Supplied information:
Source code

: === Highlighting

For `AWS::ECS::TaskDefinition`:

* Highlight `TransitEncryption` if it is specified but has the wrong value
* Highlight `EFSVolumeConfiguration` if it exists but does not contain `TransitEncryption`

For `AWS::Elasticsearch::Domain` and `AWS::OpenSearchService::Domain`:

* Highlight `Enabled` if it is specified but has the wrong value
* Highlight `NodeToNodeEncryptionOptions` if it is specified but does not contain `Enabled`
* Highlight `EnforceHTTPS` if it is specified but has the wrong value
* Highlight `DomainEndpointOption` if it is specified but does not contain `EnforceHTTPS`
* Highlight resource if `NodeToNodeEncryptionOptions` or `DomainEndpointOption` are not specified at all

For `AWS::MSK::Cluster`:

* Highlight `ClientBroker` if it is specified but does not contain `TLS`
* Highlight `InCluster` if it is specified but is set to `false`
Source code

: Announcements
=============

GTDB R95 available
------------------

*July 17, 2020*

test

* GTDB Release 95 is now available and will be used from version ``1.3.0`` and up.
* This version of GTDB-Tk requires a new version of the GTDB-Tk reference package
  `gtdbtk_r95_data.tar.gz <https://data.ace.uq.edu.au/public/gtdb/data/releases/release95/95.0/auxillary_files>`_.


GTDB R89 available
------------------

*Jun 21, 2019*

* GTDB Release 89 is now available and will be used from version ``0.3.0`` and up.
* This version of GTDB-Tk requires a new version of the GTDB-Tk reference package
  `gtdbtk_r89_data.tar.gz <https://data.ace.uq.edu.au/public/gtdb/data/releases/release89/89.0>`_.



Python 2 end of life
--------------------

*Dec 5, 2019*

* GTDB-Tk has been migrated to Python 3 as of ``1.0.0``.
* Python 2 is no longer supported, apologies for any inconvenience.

Required action: Return each entry exactly. Leave none out.

Task output:
Source code

: === Highlighting

For `AWS::ECS::TaskDefinition`:

* Highlight `TransitEncryption` if it is specified but has the wrong value
* Highlight `EFSVolumeConfiguration` if it exists but does not contain `TransitEncryption`

For `AWS::Elasticsearch::Domain` and `AWS::OpenSearchService::Domain`:

* Highlight `Enabled` if it is specified but has the wrong value
* Highlight `NodeToNodeEncryptionOptions` if it is specified but does not contain `Enabled`
* Highlight `EnforceHTTPS` if it is specified but has the wrong value
* Highlight `DomainEndpointOption` if it is specified but does not contain `EnforceHTTPS`
* Highlight resource if `NodeToNodeEncryptionOptions` or `DomainEndpointOption` are not specified at all

For `AWS::MSK::Cluster`:

* Highlight `ClientBroker` if it is specified but does not contain `TLS`
* Highlight `InCluster` if it is specified but is set to `false`
Source code

: Announcements
=============

GTDB R95 available
------------------

*July 17, 2020*

test

* GTDB Release 95 is now available and will be used from version ``1.3.0`` and up.
* This version of GTDB-Tk requires a new version of the GTDB-Tk reference package
  `gtdbtk_r95_data.tar.gz <https://data.ace.uq.edu.au/public/gtdb/data/releases/release95/95.0/auxillary_files>`_.


GTDB R89 available
------------------

*Jun 21, 2019*

* GTDB Release 89 is now available and will be used from version ``0.3.0`` and up.
* This version of GTDB-Tk requires a new version of the GTDB-Tk reference package
  `gtdbtk_r89_data.tar.gz <https://data.ace.uq.edu.au/public/gtdb/data/releases/release89/89.0>`_.



Python 2 end of life
--------------------

*Dec 5, 2019*

* GTDB-Tk has been migrated to Python 3 as of ``1.0.0``.
* Python 2 is no longer supported, apologies for any inconvenience.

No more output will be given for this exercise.